Yesterday's Answer:  The tallest statue in the world – at over 400 feet – is the Spring Temple Buddha in Lushan, China
Best Quotes:  “It was another slow trading session in the U.S. markets.  The S&P 500 attempted an early rally but the move quickly ran out of gas as the Dollar began to strengthen.  The IMF lowered Germany’s growth forecast for this year and next year, which fueled additional Euro weakness and kept a lid on the lackluster action in the S&P 500.  For 2010, the IMF reduced the German GDP forecast from January’s forecast of 1.5% to 1.2% and the 2011 forecast was reduced from 1.9% to 1.7%.  The IMF sighted slower than expected export growth and “continuing banking fragilities.”  We recognize the IMF is simply catching up to the market, but it is interesting to see how they quantify the situation.

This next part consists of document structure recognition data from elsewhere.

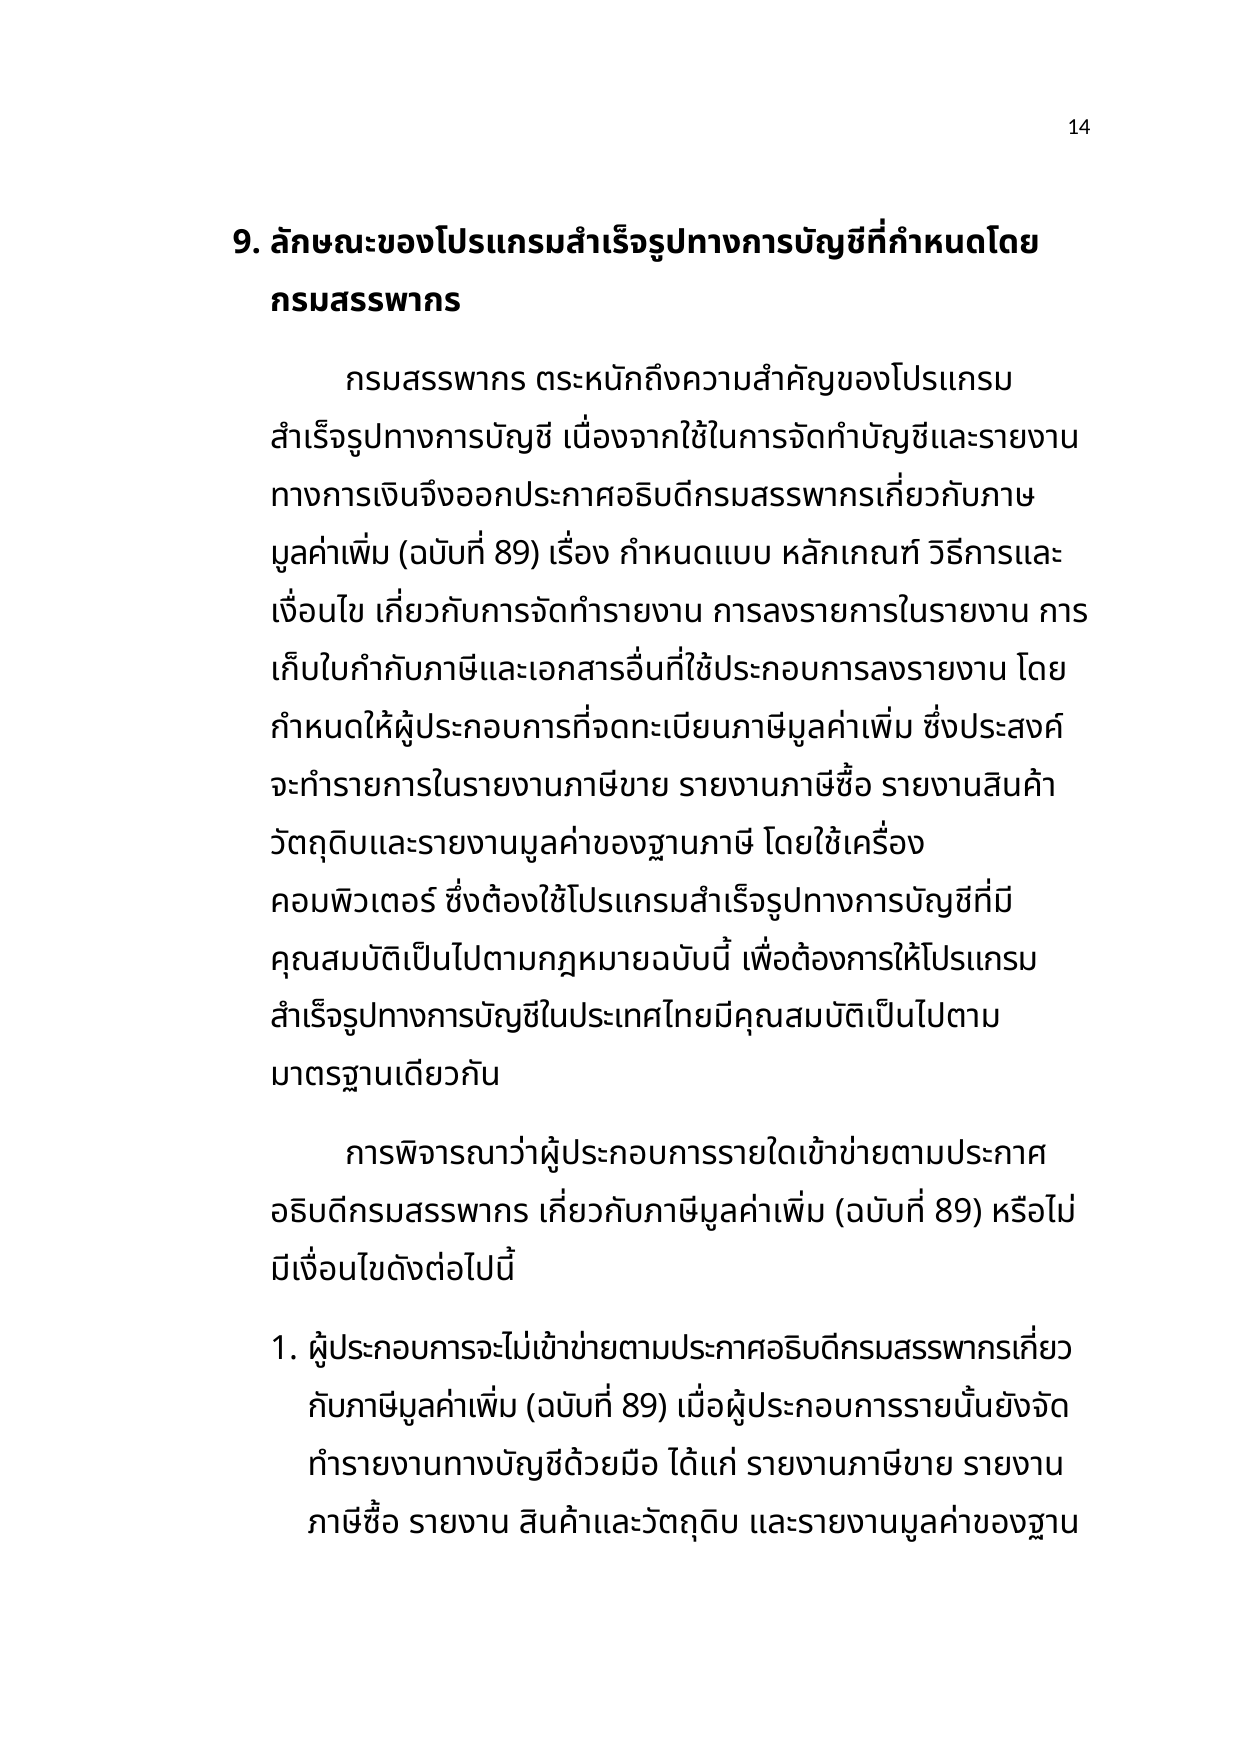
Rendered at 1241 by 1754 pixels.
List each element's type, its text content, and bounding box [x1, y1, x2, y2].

text กรมสรรพากร ตระหนักถึงความสำคัญของโปรแกรมสำเร็จรูปทางการบัญชี เนื่องจากใช้ในการจัดทำบัญชีและรายงานทางการเงินจึงออกประกาศอธิบดีกรมสรรพากรเกี่ยวกับภาษมูลค่าเพิ่ม (ฉบับที่ 89) เรื่อง กำหนดแบบ หลักเกณฑ์ วิธีการและเงื่อนไข เกี่ยวกับการจัดทำรายงาน การลงรายการในรายงาน การเก็บใบกำกับภาษีและเอกสารอื่นที่ใช้ประกอบการลงรายงาน โดยกำหนดให้ผู้ประกอบการที่จดทะเบียนภาษีมูลค่าเพิ่ม ซึ่งประสงค์จะทำรายการในรายงานภาษีขาย รายงานภาษีซื้อ รายงานสินค้า วัตถุดิบและรายงานมูลค่าของฐานภาษี โดยใช้เครื่องคอมพิวเตอร์ ซึ่งต้องใช้โปรแกรมสำเร็จรูปทางการบัญชีที่มีคุณสมบัติเป็นไปตามกฎหมายฉบับนี้ เพื่อต้องการให้โปรแกรมสำเร็จรูปทางการบัญชีในประเทศไทยมีคุณสมบัติเป็นไปตามมาตรฐานเดียวกัน [270, 355, 1090, 1101]
text การพิจารณาว่าผู้ประกอบการรายใดเข้าข่ายตามประกาศอธิบดีกรมสรรพากร เกี่ยวกับภาษีมูลค่าเพิ่ม (ฉบับที่ 89) หรือไม่ มีเงื่อนไขดังต่อไปนี้ [270, 1129, 1090, 1296]
list ผู้ประกอบการจะไม่เข้าข่ายตามประกาศอธิบดีกรมสรรพากรเกี่ยวกับภาษีมูลค่าเพิ่ม (ฉบับที่ 89) เมื่อผู้ประกอบการรายนั้นยังจัดทำรายงานทางบัญชีด้วยมือ ได้แก่ รายงานภาษีขาย รายงานภาษีซื้อ รายงาน สินค้าและวัตถุดิบ และรายงานมูลค่าของฐานภาษี โดยไม่ยอมใช้ระบบคอมพิวเตอร์ และการจัดทำรายงานดังกล่าวจะต้องเขียนด้วยหมึกหรือพิมพ์ดีดหรือตีพิมพ์ [270, 1324, 1090, 1548]
list ลักษณะของโปรแกรมสำเร็จรูปทางการบัญชีที่กำหนดโดยกรมสรรพากร [232, 218, 1090, 327]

“Simulation exercises suggest that German banks could suffer significant losses from commercial real estate investments in the U.S. and Spain, and more generally from exposures to Southern Europe.  The simulations also suggest that a reassessment of risks associated with claims on Southern Europe could have a large impact on capital flows within Europe, as German (and also French) banks would significantly reduce their foreign claims to restore capital ratios.”

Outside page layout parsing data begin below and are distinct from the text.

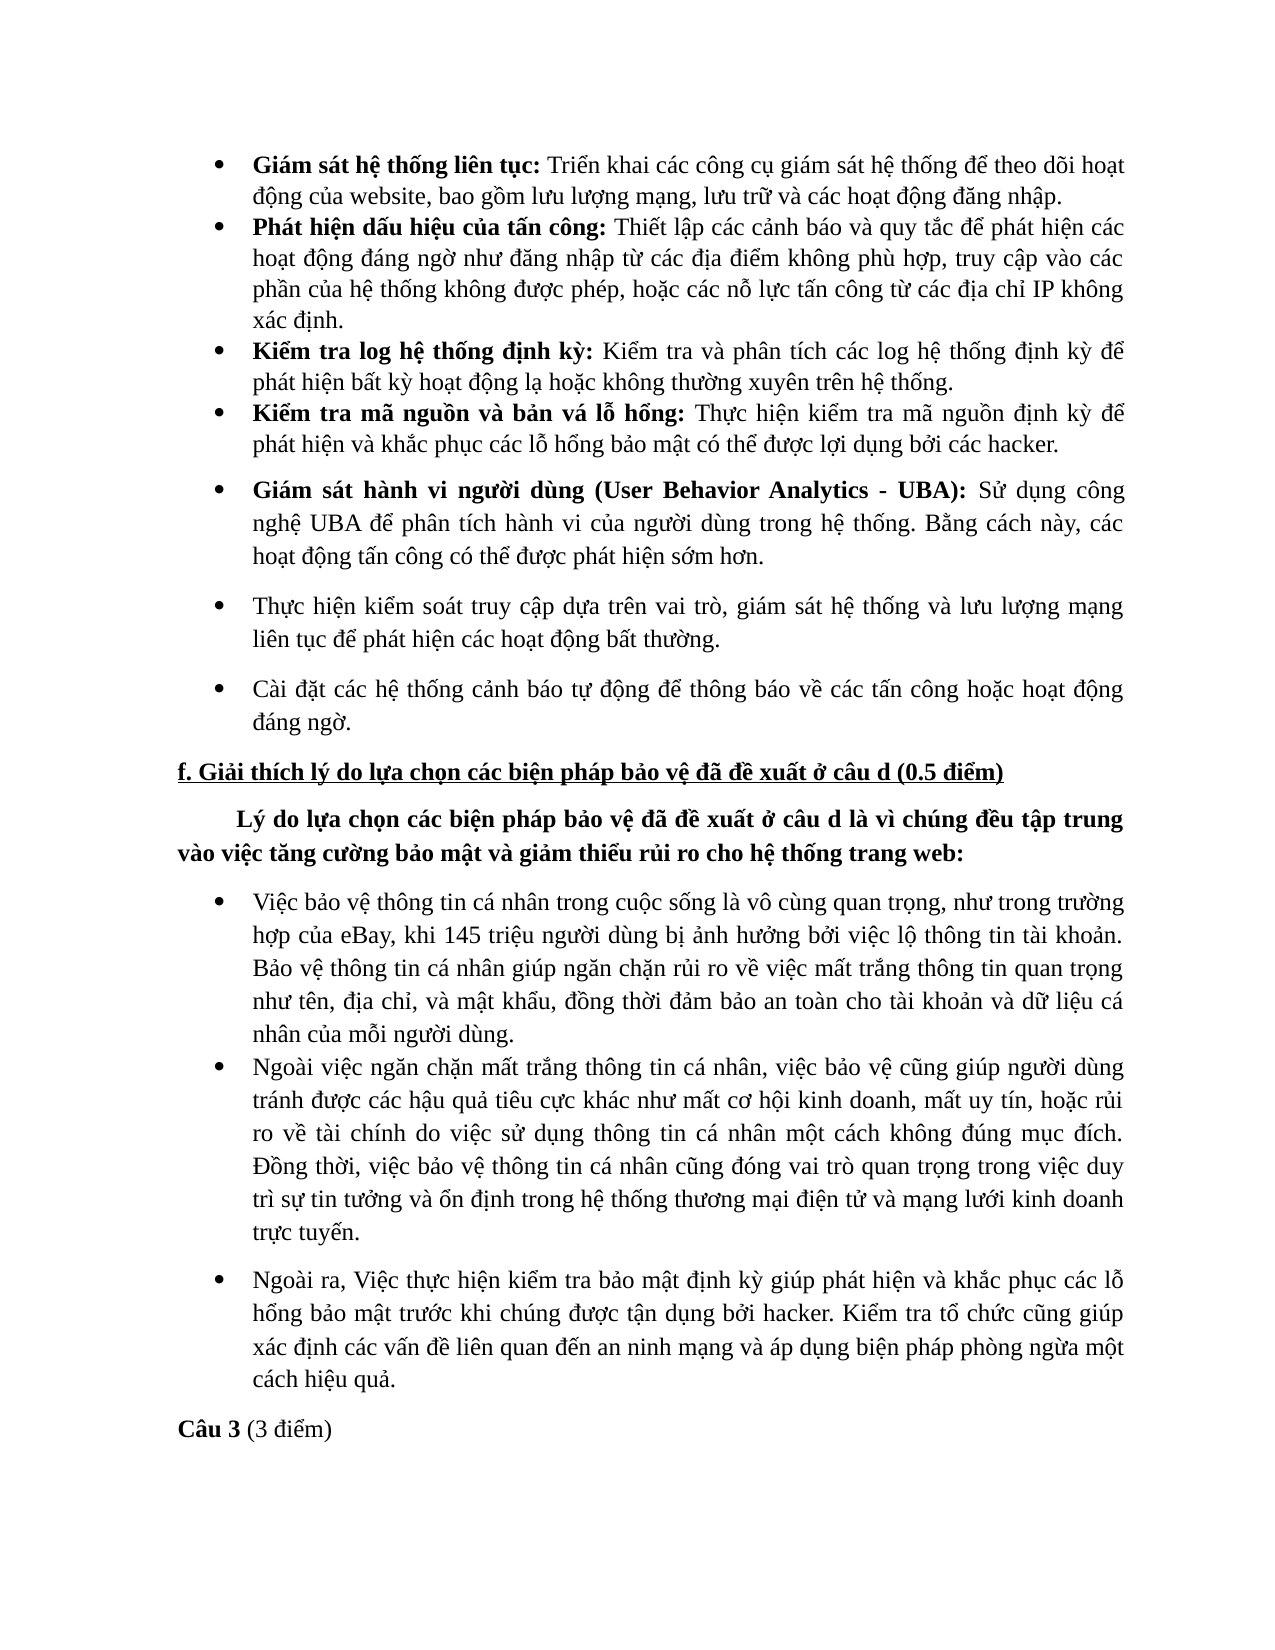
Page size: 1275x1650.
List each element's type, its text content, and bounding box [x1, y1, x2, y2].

list Phát hiện dấu hiệu của tấn công: Thiết lập các cảnh báo và quy tắc để phát hiện các hoạt động đáng ngờ như đăng nhập từ các địa điểm không phù hợp, truy cập vào các phần của hệ thống không được phép, hoặc các nỗ lực tấn công từ các địa chỉ IP không xác định. [215, 212, 1125, 334]
list Giám sát hệ thống liên tục: Triển khai các công cụ giám sát hệ thống để theo dõi hoạt động của website, bao gồm lưu lượng mạng, lưu trữ và các hoạt động đăng nhập. [215, 150, 1125, 210]
list Kiểm tra mã nguồn và bản vá lỗ hổng: Thực hiện kiểm tra mã nguồn định kỳ để phát hiện và khắc phục các lỗ hổng bảo mật có thể được lợi dụng bởi các hacker. [215, 398, 1125, 458]
list Ngoài việc ngăn chặn mất trắng thông tin cá nhân, việc bảo vệ cũng giúp người dùng tránh được các hậu quả tiêu cực khác như mất cơ hội kinh doanh, mất uy tín, hoặc rủi ro về tài chính do việc sử dụng thông tin cá nhân một cách không đúng mục đích. Đồng thời, việc bảo vệ thông tin cá nhân cũng đóng vai trò quan trọng trong việc duy trì sự tin tưởng và ổn định trong hệ thống thương mại điện tử và mạng lưới kinh doanh trực tuyến. [215, 1052, 1125, 1246]
list Giám sát hành vi người dùng (User Behavior Analytics - UBA): Sử dụng công nghệ UBA để phân tích hành vi của người dùng trong hệ thống. Bằng cách này, các hoạt động tấn công có thể được phát hiện sớm hơn. [215, 475, 1125, 570]
list Kiểm tra log hệ thống định kỳ: Kiểm tra và phân tích các log hệ thống định kỳ để phát hiện bất kỳ hoạt động lạ hoặc không thường xuyên trên hệ thống. [215, 336, 1125, 396]
text Câu 3 (3 điểm) [177, 1414, 1125, 1443]
list Cài đặt các hệ thống cảnh báo tự động để thông báo về các tấn công hoặc hoạt động đáng ngờ. [215, 674, 1125, 736]
text f. Giải thích lý do lựa chọn các biện pháp bảo vệ đã đề xuất ở câu d (0.5 điểm) [177, 757, 1125, 785]
text Lý do lựa chọn các biện pháp bảo vệ đã đề xuất ở câu d là vì chúng đều tập trung vào việc tăng cường bảo mật và giảm thiểu rủi ro cho hệ thống trang web: [177, 804, 1125, 866]
list Thực hiện kiểm soát truy cập dựa trên vai trò, giám sát hệ thống và lưu lượng mạng liên tục để phát hiện các hoạt động bất thường. [215, 591, 1125, 653]
list Việc bảo vệ thông tin cá nhân trong cuộc sống là vô cùng quan trọng, như trong trường hợp của eBay, khi 145 triệu người dùng bị ảnh hưởng bởi việc lộ thông tin tài khoản. Bảo vệ thông tin cá nhân giúp ngăn chặn rủi ro về việc mất trắng thông tin quan trọng như tên, địa chỉ, và mật khẩu, đồng thời đảm bảo an toàn cho tài khoản và dữ liệu cá nhân của mỗi người dùng. [215, 887, 1125, 1048]
list Ngoài ra, Việc thực hiện kiểm tra bảo mật định kỳ giúp phát hiện và khắc phục các lỗ hổng bảo mật trước khi chúng được tận dụng bởi hacker. Kiểm tra tổ chức cũng giúp xác định các vấn đề liên quan đến an ninh mạng và áp dụng biện pháp phòng ngừa một cách hiệu quả. [215, 1266, 1125, 1393]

The IMF breaks down the “Geographical distribution of Foreign Claims on International Banks,” for Germany, France, the United Kingdom and the United States.  By a wide margin, the United States has the least exposure in Southern Europe, with only $118.5 Billion of its $2.58 Trillion in foreign claims.  The U.K. has the second lowest exposure at $236 Billion of its $3.69 Trillion in foreign claims.  German bank exposure is $523 Billion of $3.46 Trillion and French exposure is $781 Billion of $3.57 Trillion.  Based upon those stats, it looks like the downgrade of French growth should be in process. 

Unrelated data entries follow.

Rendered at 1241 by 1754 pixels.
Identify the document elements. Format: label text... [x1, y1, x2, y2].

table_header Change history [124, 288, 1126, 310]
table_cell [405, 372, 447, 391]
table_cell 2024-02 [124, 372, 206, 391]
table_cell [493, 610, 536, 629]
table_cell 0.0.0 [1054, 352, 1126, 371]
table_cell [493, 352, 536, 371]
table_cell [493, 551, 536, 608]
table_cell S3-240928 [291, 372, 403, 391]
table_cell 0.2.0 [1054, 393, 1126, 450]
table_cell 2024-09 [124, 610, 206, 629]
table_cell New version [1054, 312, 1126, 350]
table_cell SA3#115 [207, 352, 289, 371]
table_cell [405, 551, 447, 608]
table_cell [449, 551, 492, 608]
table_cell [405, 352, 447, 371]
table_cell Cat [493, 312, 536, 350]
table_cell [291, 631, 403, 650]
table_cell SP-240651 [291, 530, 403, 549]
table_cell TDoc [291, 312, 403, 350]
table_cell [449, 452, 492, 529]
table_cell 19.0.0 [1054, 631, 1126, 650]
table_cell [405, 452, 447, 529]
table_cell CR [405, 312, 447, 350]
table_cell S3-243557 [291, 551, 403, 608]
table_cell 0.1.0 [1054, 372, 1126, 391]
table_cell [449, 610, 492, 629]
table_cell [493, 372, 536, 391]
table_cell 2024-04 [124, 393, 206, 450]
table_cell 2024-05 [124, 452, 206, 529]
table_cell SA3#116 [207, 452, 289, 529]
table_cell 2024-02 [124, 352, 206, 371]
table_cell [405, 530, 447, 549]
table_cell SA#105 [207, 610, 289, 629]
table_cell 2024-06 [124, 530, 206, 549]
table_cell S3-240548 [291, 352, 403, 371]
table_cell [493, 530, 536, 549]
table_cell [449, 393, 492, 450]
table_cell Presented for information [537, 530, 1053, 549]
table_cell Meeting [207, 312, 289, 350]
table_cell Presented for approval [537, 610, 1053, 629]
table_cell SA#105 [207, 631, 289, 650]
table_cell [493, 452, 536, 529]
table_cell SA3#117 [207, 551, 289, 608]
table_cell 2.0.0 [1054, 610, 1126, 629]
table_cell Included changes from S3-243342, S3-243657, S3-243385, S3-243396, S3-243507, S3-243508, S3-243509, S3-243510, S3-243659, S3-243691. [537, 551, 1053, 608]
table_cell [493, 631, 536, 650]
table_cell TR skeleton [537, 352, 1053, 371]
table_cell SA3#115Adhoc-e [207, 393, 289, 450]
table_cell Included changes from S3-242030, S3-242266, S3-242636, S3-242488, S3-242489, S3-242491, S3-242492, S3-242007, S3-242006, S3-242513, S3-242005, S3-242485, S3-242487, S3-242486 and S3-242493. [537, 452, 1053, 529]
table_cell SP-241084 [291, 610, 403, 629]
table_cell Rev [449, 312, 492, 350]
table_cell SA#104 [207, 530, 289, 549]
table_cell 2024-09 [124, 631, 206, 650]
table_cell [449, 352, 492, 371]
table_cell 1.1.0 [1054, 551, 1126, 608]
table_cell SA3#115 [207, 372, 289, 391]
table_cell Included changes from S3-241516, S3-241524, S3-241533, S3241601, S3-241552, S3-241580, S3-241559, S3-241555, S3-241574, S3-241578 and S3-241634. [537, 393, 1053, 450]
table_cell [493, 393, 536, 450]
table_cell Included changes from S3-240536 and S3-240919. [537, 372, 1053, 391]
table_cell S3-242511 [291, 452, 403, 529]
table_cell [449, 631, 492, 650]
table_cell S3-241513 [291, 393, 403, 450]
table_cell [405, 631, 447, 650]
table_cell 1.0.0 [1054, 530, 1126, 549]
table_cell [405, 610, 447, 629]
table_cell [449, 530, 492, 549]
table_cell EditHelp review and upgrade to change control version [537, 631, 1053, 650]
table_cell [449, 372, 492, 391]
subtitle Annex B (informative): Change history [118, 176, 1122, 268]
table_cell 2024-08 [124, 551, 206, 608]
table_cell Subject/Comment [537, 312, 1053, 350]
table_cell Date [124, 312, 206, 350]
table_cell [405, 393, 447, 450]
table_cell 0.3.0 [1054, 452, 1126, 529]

There is a touch of irony here.  In his memoir, Treasury Secretary Paulson recounts an episode during the Bear Stearns meltdown when Deutsche Bank CEO Joseph Ackermann asked why Deutsche should do business with any U.S. investment bank.  There is no doubt, Ackermann gets high marks for exercising good judgment, on the other hand, his tact was reminiscent of Bear Stearns during the LTCM crisis in 1998.  Earlier this month, Ackermann found himself lobbying for a Greek rescue commenting “If we can’t stabilize the country, then the next problem after Greece would be the banks.”  Ackermann also stated that “If it really comes down to a question of rescue or no rescue, I’m convinced it should be a rescue.”